‘A play should be an act of moral imagination,” said the late British playwright Edward Bond, who died three months ago and who, in his lifetime, spoke about theatre’s absolute right to address the most difficult issues of its day.
Perhaps a revival ought to be an act of moral imagination, too. So I found myself thinking this week while I watched a verbatim drama from 2005 at the Old Red Lion theatre in north London, amid a packed audience. My Name Is Rachel Corrie is about the 23-year-old American who travelled to the Gaza Strip in 2003 to aid Palestinians living under occupation and was killed by an Israeli bulldozer.
Co-edited by Alan Rickman and Katharine Viner, now the Guardian’s editor in chief, and pieced together from diary entries and emails, it is an encounter with the present as much as the past. It was chilling to hear her entries about tanks, dead children and the daily horrors of living in Rafah and Khan Younis – cities that we now see on the news reduced to rubble.
These are people “who are facing doom”, she says, sounding like a Cassandra as she speaks about collective punishment, the destruction of water supplies, the shooting of unarmed civilians, the need for divestment. Watching it almost two decades on from its original staging made me think about the value of political dramas from the past, especially those that are verbatim, which occupy their own distinct space: historical documents of sorts, but artistically shaped by editors.
How will we relate to Nicolas Kent’s verbatim Grenfell play, System Failure, for example, in a few generations’ time? As social history or as drama? And what does it mean to hear one American woman’s words, so specific and personal, about a conflict that has mutated over two decades into the abject violence we see unravelling in Gaza right now? It might be deemed activist by some because of its timing, or humanitarian, given that ticket sales go towards helping one Palestinian family affected by Israeli bombardment.
There is a specific difference in this iteration that has an impact on meaning: its creative team is Jewish, including producer/performer Sascha Shinder and producer/director Sophia Rosen-Fouladi, of mixed Jewish and Iranian Muslim heritage. Audiences have included Palestinians sitting with Jews.
Still, I’m told that some creatives were reluctant to get involved because they feared it might tar their reputation and make them less employable. Venues as a whole are more cautious, Rosen-Fouladi says. Times are hard, funding is short, there is more jeopardy in highly political plays like this one, it seems.
The staging of a political play is a gauge of how free a society really is, to my mind. The Belarus Free Theatre is one example, banned from performing in their homeland, but there are clampdowns on theatre and the arts in many other places facing a creep towards authoritarianism.
A few weeks after war broke out in Gaza last October, I spoke to Mustafa Sheta, general manager of the Freedom Theatre in the West Bank, about cultural figures in the area who had been placed under “administrative detention” without charge, including Bilal al-Saadi, chair of the board at the Freedom Theatre, and the circus performer Mohammed abu Sakha. Sheta was detained not long after our chat, and remains imprisoned without charge. “We are scared to talk freely but we will continue being artists,” he told me.
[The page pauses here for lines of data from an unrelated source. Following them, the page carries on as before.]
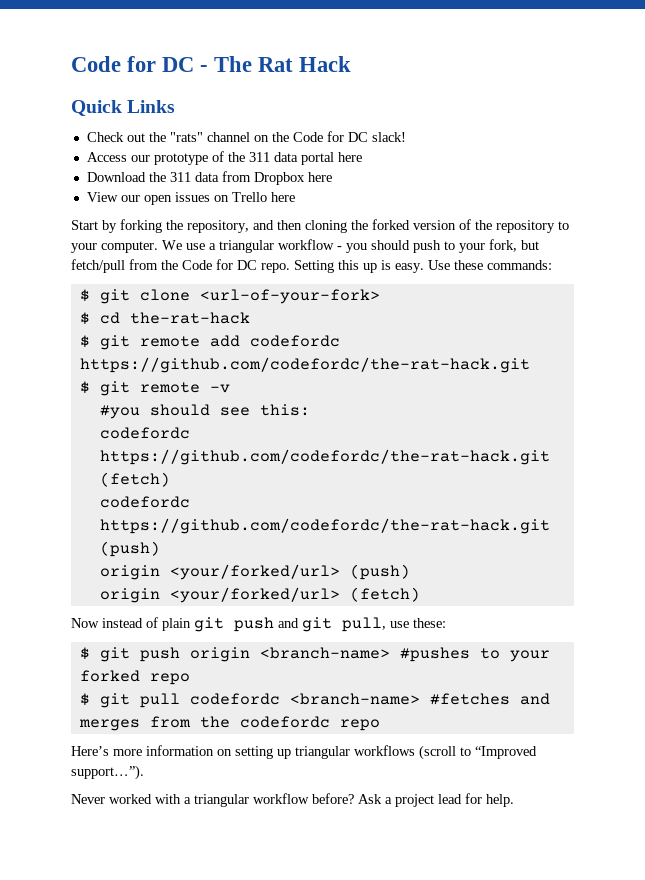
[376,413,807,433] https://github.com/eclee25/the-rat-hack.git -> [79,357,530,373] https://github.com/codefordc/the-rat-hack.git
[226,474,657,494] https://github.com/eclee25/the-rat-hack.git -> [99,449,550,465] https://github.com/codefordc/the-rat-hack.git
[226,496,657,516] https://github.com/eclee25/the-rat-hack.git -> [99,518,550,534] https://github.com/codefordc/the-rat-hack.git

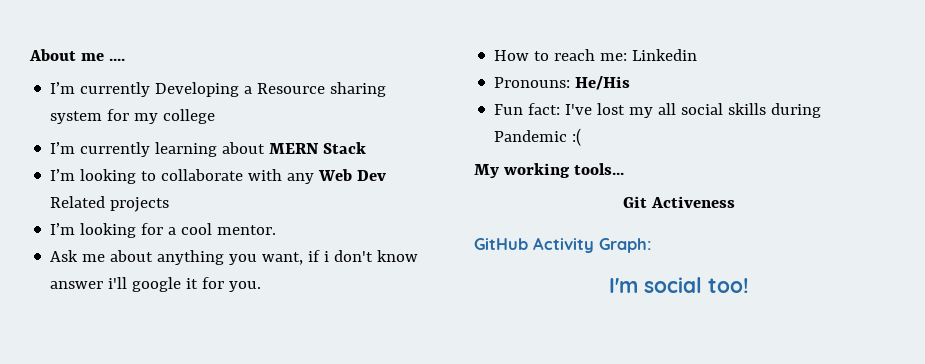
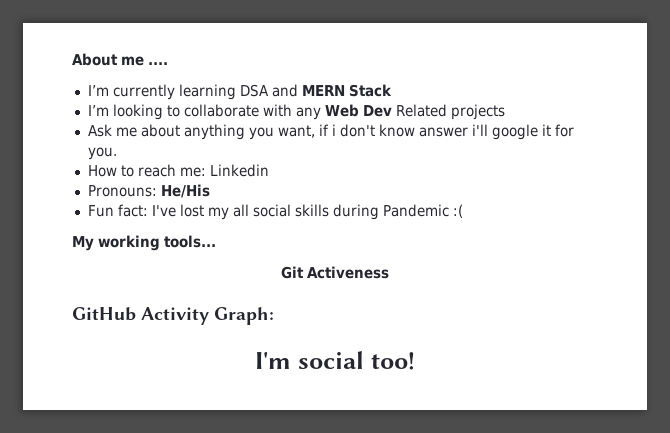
[50,82,387,97] [50,109,216,124] // I’m currently Developing a Resource sharing system for my college -> (168, 63) none
[222,142,266,154] about -> [239,84,298,97] DSA and
[50,223,277,238] // I’m looking for a cool mentor. -> (505, 112) none

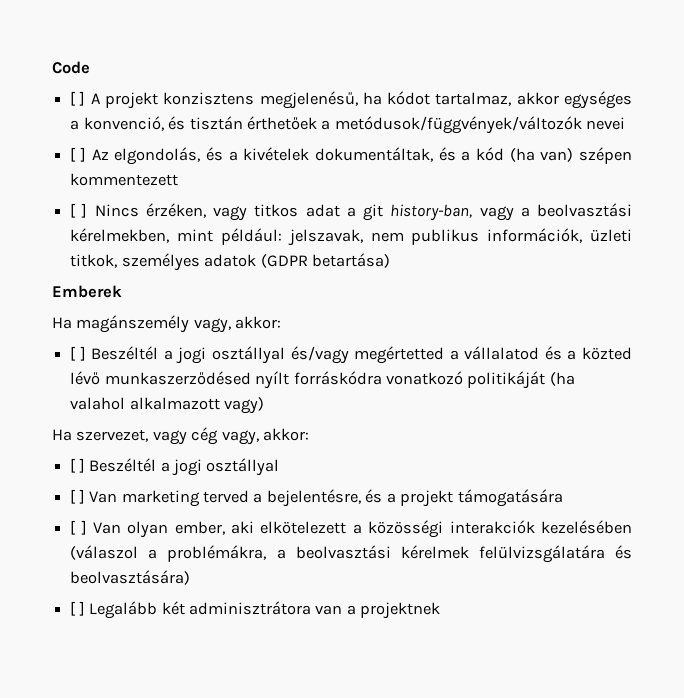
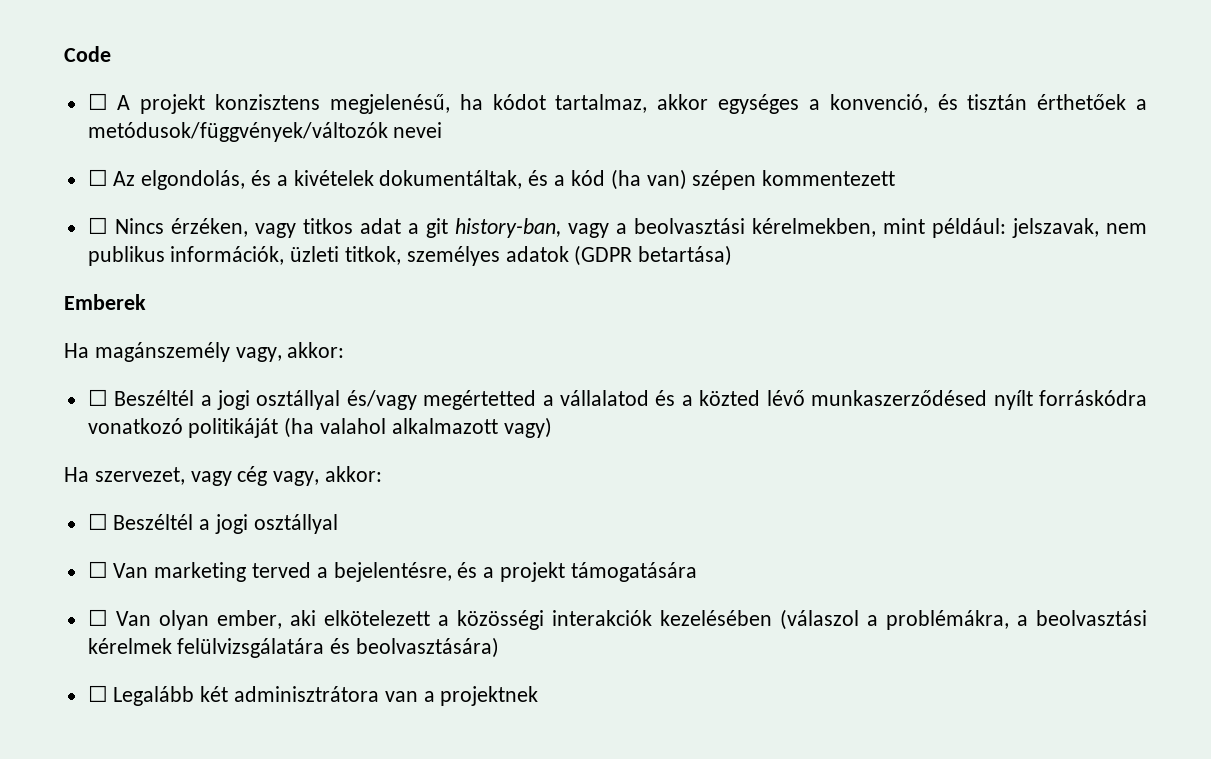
[70,91,86,106] [ ] -> [87,93,108,110] ☐
[70,147,86,162] [ ] -> [87,169,108,186] ☐
[70,203,88,218] [ ] -> [87,217,108,234] ☐
[70,346,86,361] [ ] -> [87,389,108,406] ☐
[70,458,85,473] [ ] -> [87,513,108,530] ☐
[70,489,85,504] [ ] -> [87,561,108,578] ☐
[70,520,87,535] [ ] -> [87,609,108,626] ☐
[70,601,85,616] [ ] -> [87,685,108,702] ☐

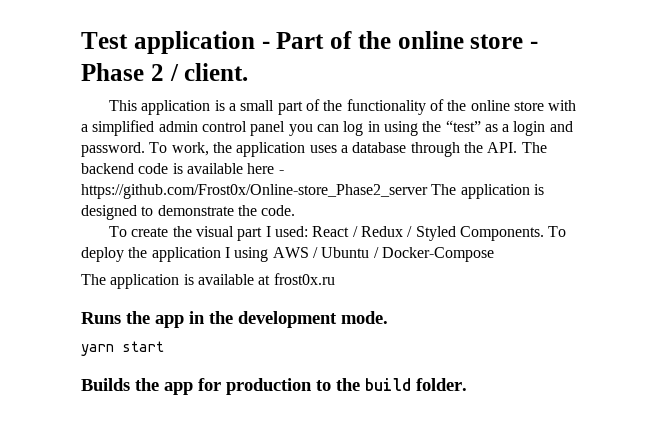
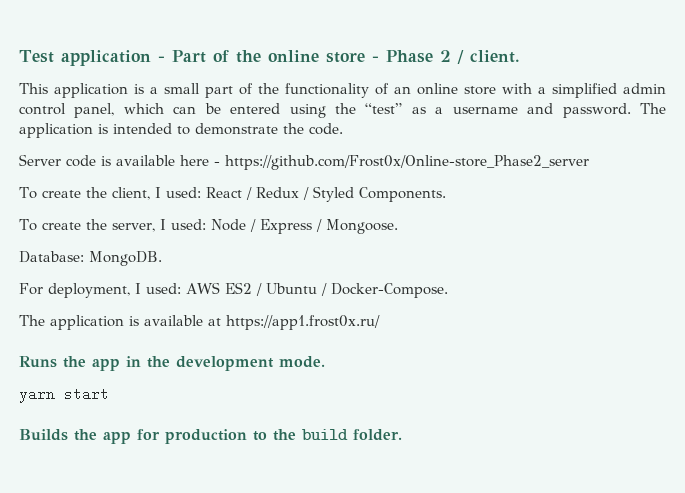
[447,100,467,111] the -> [394,86,411,94] an
[250,121,380,136] panel you can log in -> [74,103,281,118] panel, which can be entered
[513,121,546,136] login -> [452,106,518,114] username
[149,142,547,157] [81,163,134,174] To work, the application uses a database through the API. The backend -> [640,103,667,114] [19,123,343,138] [19,154,61,166] The application is intended to demonstrate the code. // Server
[431,184,544,199] [81,205,296,220] [109,226,263,241] The application is designed to demonstrate the code. // To create the visual part -> [19,187,150,200] // To create the client,
[548,226,567,237] [81,247,309,262] To deploy the application I using AWS -> [19,219,398,234] [19,251,162,266] [19,282,252,298] // To create the server, I used: Node / Express / Mongoose. // Database: MongoDB. // For deployment, I used: AWS ES2
[381,247,494,262] Docker-Compose -> [330,283,448,298] Docker-Compose.
[273,273,335,285] frost0x.ru -> [226,315,380,330] https://app1.frost0x.ru/

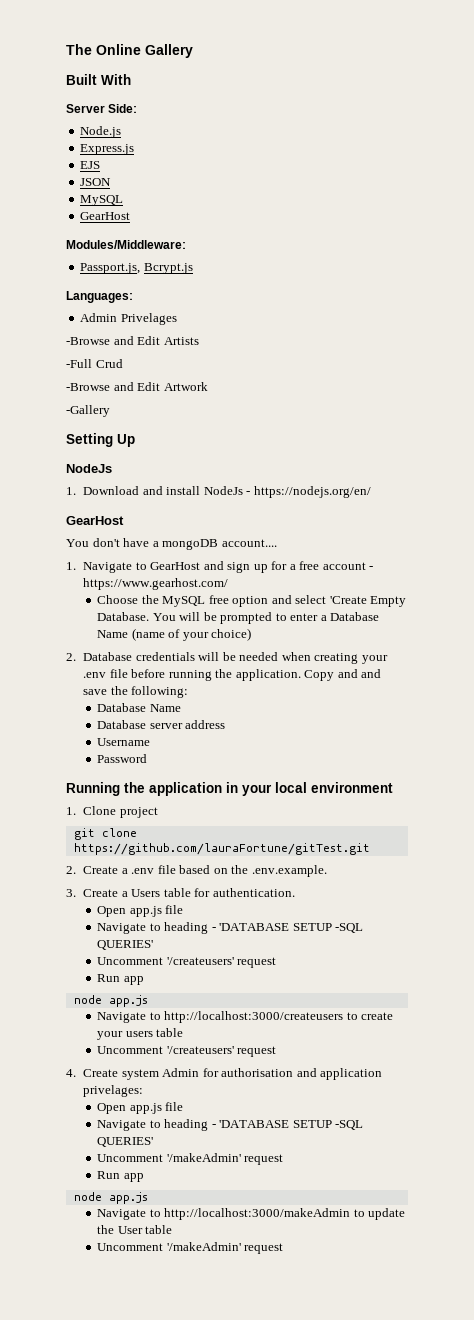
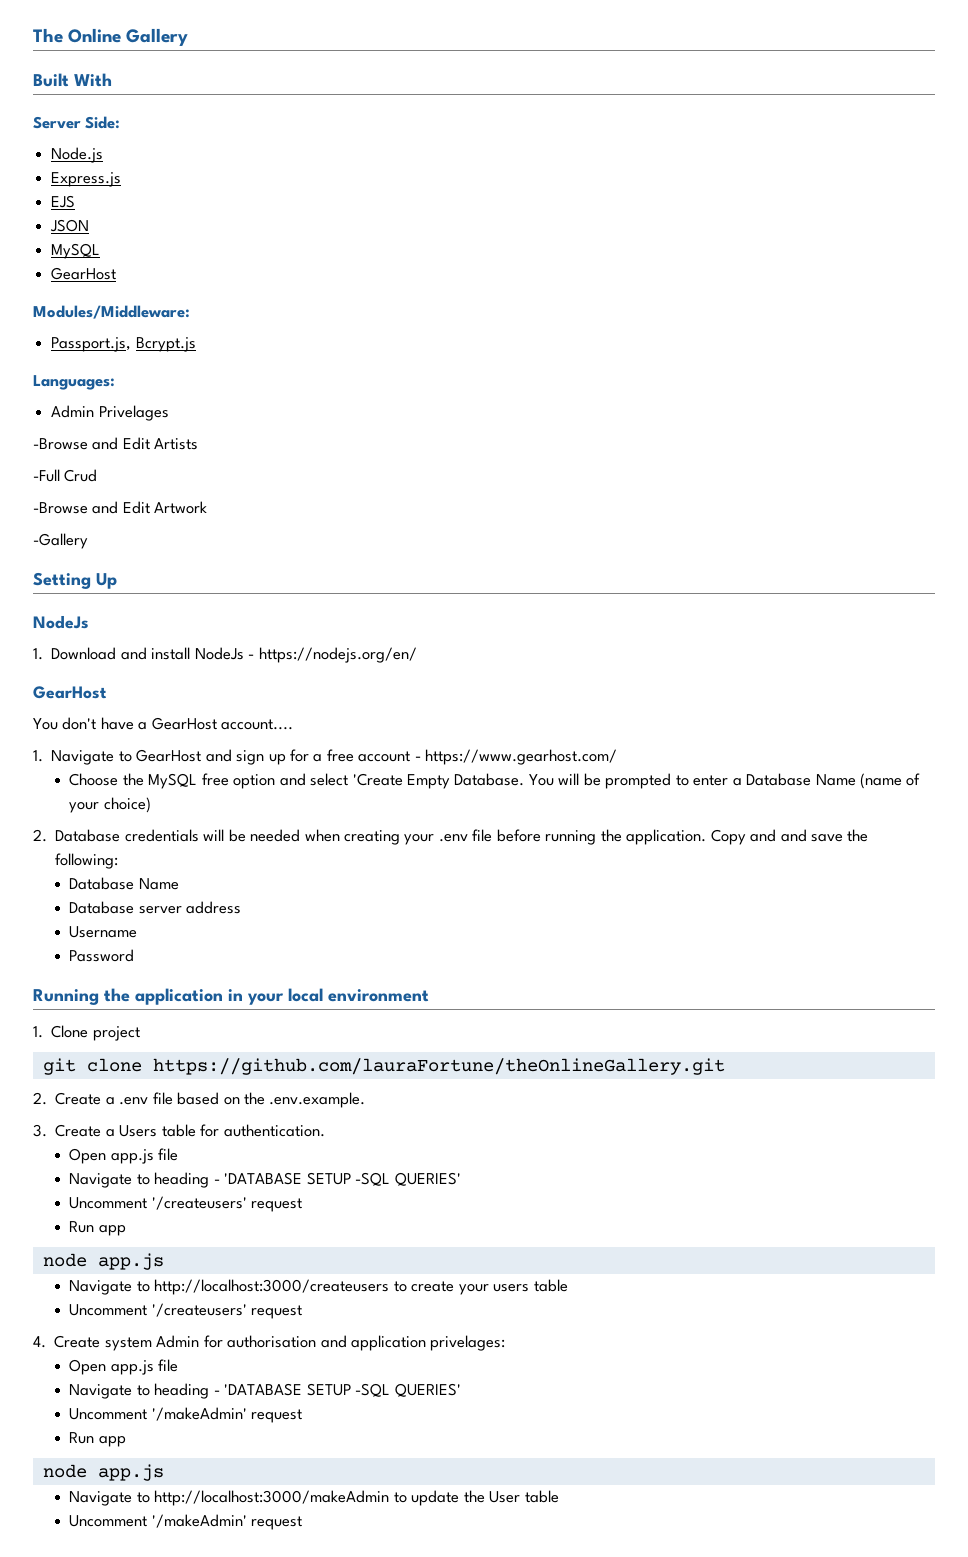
[162,539,219,550] mongoDB -> [151,717,217,730] GearHost
[73,843,370,855] https://github.com/lauraFortune/gitTest.git -> [152,1058,725,1075] https://github.com/lauraFortune/theOnlineGallery.git

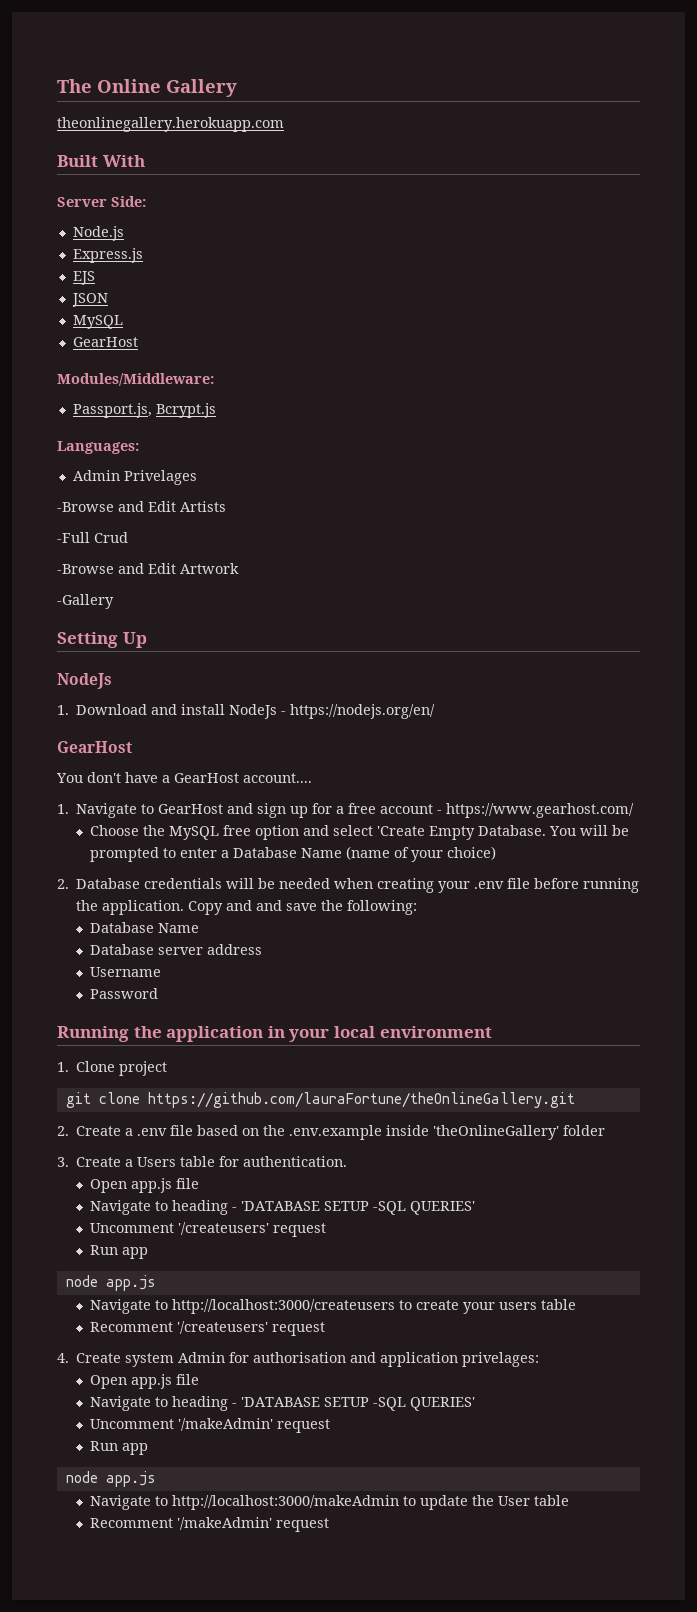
(189, 37) none -> [57,117,284,132] // theonlinegallery.herokuapp.com
[269,1092,366,1108] .env.example. -> [289,1125,606,1140] .env.example inside 'theOnlineGallery' folder
[69,1304,148,1316] Uncomment -> [89,1322,173,1332] Recomment
[69,1515,148,1527] Uncomment -> [89,1518,173,1528] Recomment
More widely, I wonder what Bond would make of our recent arguments on art’s purpose following the withdrawal of funding by literary sponsor Baillie Gifford. No doubt he would have thought that there was no such thing as politics-free theatre – as did George Orwell, that other godfather of political writing. “The opinion that art should have nothing to do with politics is itself a political attitude,” he wrote. To think that culture can exist in its own depoliticised bubble strikes me as extraordinarily naive – a sentimentalised, romantic anachronism.
The starting point of any creative project, for Orwell, was always a sense of injustice. Political plays serve as a record of social struggle and inequity: the quick-response theatre about race during the Black Lives Matter resurgence of 2019 is one instance, the #MeToo plays after Harvey Weinstein’s conviction another. I agree with the playwright Gurpreet Kaur Bhatti, whose play, Bezhti, sparked a riot in Birmingham in 2004, when she says that theatre’s not doing its job if it doesn’t provoke: “Writing is dangerous, it is provocative,” she has reflected.
In 2006, after winning plaudits in London, My Name Is Rachel Corrie was all set to transfer to New York before the host theatre company postponed it indefinitely. It was clearly too topical, even then. But isn’t that the point of theatre – to air the most heated debates of the day, and give things a “hearing”, in Orwell’s words, just as they are happening in the world? The producers of this revival hope to get the chance to take the play to other venues, to get people discussing issues that have again become our own.
Storytelling allows us to see dualities, to empathise, and sometimes maybe even to change our minds. It is an important way to process real-life. Shinder says her father is one example: he felt the play was antisemitic when he first read it, but its meanings were transformed when he watched it. Job done.
“It’s the leaders that make war,” says Corrie. Yes, and its art that documents, unravels and mourns its human effects.